I opened a ticket in MongoDB's Jira. They replied that:
You're correct; this limit needs some clarification in the documentation. The limit is on the server, but client drivers hide the limit from application developers by splitting bulk operations into multiple batches.
That is an interesting statement, and it is new to the documentation as of the 2.6 release so you will see that this was not present in the section you reference for earlier releases.
Of course the real limit is the 16MB BSON limit, as that would the maximum size of what can be sent over the wire as what is effectively one BSON document. That becomes clearer when you realize this is a conveinience API over the top of things like the runCommand form of update as shown there for "Bulk Updates", or otherwise inserts which clearly can just take this form.

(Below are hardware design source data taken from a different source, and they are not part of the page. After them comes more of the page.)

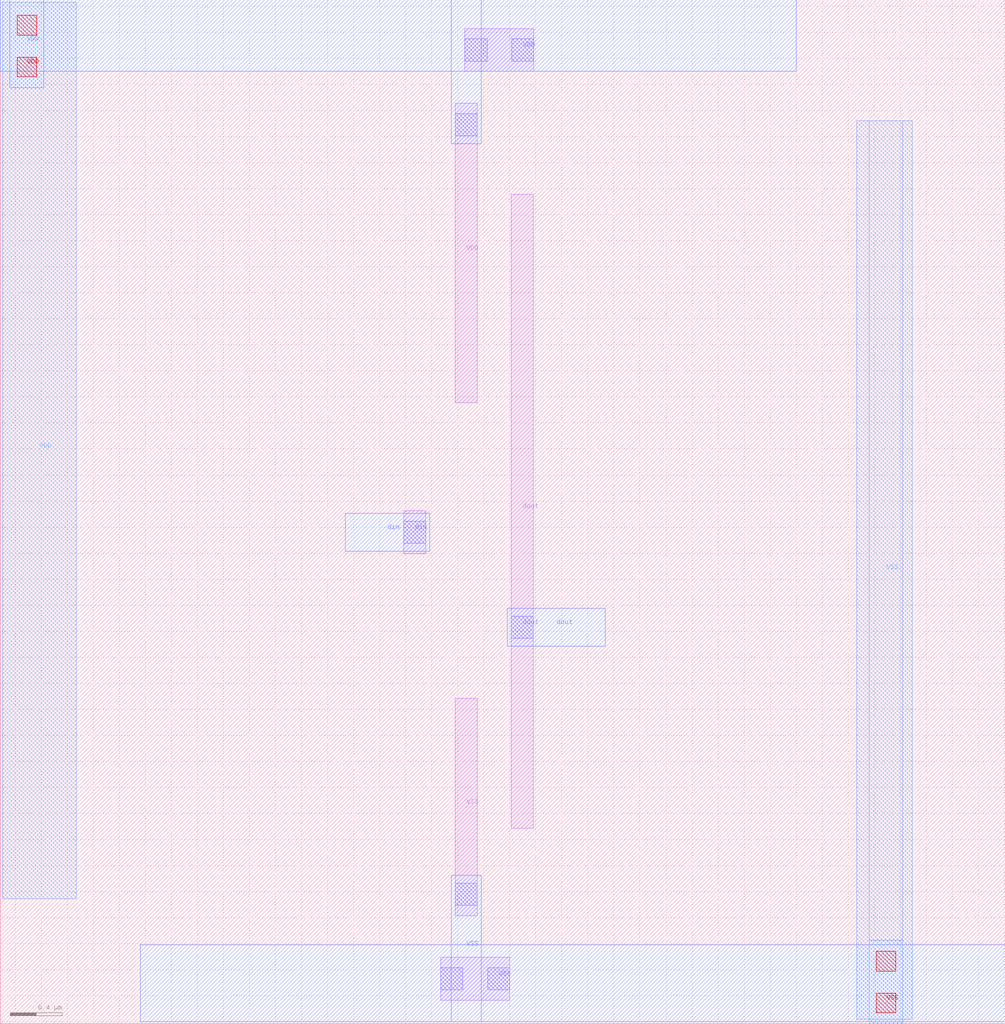
<source format=lef>
VERSION 5.8 ;
BUSBITCHARS "[]" ;
DIVIDERCHAR "/" ;

MACRO inverter
  CLASS BLOCK ;
  ORIGIN 0.915 0.215 ;
  FOREIGN inverter -0.915 -0.215 ;
  SIZE 7.72 BY 7.865 ;
  SYMMETRY X Y ;
  PIN VDD
    DIRECTION INOUT ;
    USE POWER ;
    SHAPE ABUTMENT ;
    PORT
      LAYER met2 ;
        RECT -0.895 0.745 -0.33 7.63 ;
      LAYER li1 ;
        RECT 2.655 7.1 3.185 7.43 ;
        RECT 2.58 4.555 2.75 6.855 ;
      LAYER met1 ;
        RECT -0.915 7.1 5.2 7.65 ;
        RECT 2.55 6.545 2.78 7.65 ;
        RECT -0.84 6.975 -0.58 7.65 ;
      LAYER mcon ;
        RECT 2.58 6.605 2.75 6.775 ;
        RECT 2.655 7.18 2.825 7.35 ;
        RECT 3.015 7.18 3.185 7.35 ;
      LAYER via ;
        RECT -0.785 7.38 -0.635 7.53 ;
        RECT -0.785 7.06 -0.635 7.21 ;
    END
  END VDD
  PIN VSS
    DIRECTION INOUT ;
    USE GROUND ;
    SHAPE ABUTMENT ;
    PORT
      LAYER met2 ;
        RECT 5.665 -0.18 6.09 6.72 ;
        RECT 5.76 -0.215 6.02 6.72 ;
      LAYER li1 ;
        RECT 2.47 -0.035 3 0.295 ;
        RECT 2.58 0.615 2.75 2.285 ;
      LAYER met1 ;
        RECT 0.16 -0.2 6.805 0.39 ;
        RECT 5.76 -0.215 6.02 0.425 ;
        RECT 2.55 -0.2 2.78 0.925 ;
      LAYER mcon ;
        RECT 2.47 0.045 2.64 0.215 ;
        RECT 2.58 0.695 2.75 0.865 ;
        RECT 2.83 0.045 3 0.215 ;
      LAYER via ;
        RECT 5.815 0.19 5.965 0.34 ;
        RECT 5.815 -0.13 5.965 0.02 ;
    END
  END VSS
  PIN din
    DIRECTION INPUT ;
    USE SIGNAL ;
    PORT
      LAYER li1 ;
        RECT 2.185 3.395 2.355 3.725 ;
      LAYER met1 ;
        RECT 1.735 3.415 2.385 3.705 ;
      LAYER mcon ;
        RECT 2.185 3.475 2.355 3.645 ;
    END
  END din
  PIN dout
    DIRECTION OUTPUT ;
    USE SIGNAL ;
    PORT
      LAYER li1 ;
        RECT 3.01 1.285 3.18 6.155 ;
      LAYER met1 ;
        RECT 2.98 2.685 3.735 2.975 ;
      LAYER mcon ;
        RECT 3.01 2.745 3.18 2.915 ;
    END
  END dout
END inverter

MACRO nfet_01v8_CDNS_730310354533
  CLASS CORE ;
  ORIGIN 0.265 0.15 ;
  FOREIGN nfet_01v8_CDNS_730310354533 -0.265 -0.15 ;
  SIZE 0.68 BY 1.3 ;
  SYMMETRY X Y ;
  SITE unithd ;
  OBS
    LAYER li1 ;
      RECT 0.205 0 0.375 1 ;
      RECT -0.225 0 -0.055 1 ;
  END
END nfet_01v8_CDNS_730310354533

MACRO nwellTap_CDNS_730310354531
  CLASS CORE ;
  ORIGIN 0.445 0.385 ;
  FOREIGN nwellTap_CDNS_730310354531 -0.445 -0.385 ;
  SIZE 0.89 BY 0.77 ;
  SYMMETRY X Y ;
  SITE unithd ;
  OBS
    LAYER mcon ;
      RECT 0.095 -0.085 0.265 0.085 ;
      RECT -0.265 -0.085 -0.095 0.085 ;
    LAYER met1 ;
      RECT -0.295 -0.145 0.295 0.145 ;
    LAYER li1 ;
      RECT -0.265 -0.165 0.265 0.165 ;
  END
END nwellTap_CDNS_730310354531

END LIBRARY

</source>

The way I would usually write this up as an example would check the modlulo of the current iteration when adding bulk operations and only "execute" every so often. Not the exact syntax for the node driver, but basically:
var bulk = db.collection.initializeUnorderedBulkOp();
counter = 0;
longArrayOrStream.forEach(function(doc) {
bulk.find({ "_id": doc._id }).update(
{ "$set": { "somefield": doc.somefield }});
counter++;
if ( counter % 500 == 0 ) {
bulk.execute();
counter = 0;
bulk = db.collection.initializeUnorderedBulkOp();
}
});
if ( counter > 0 )
bulk.execute();
Or something similar depending on what you are doing. So that would be significantly less than the volumes you are using, but essentially in manageable chunks that are not too big over the network and are certainly safely under 16MB.
So the BSON limit is the absolute hard limit, but for practical reasons and also considering that you may well want to check for the error status that you would also receive in one big document in response, you probably want to keep these in smaller chunks.
It's all better than doing it one operation at a time, and I don't know if I really would want to send right up to 16MB over the wire at once and/or check a 16MB response for possible errors.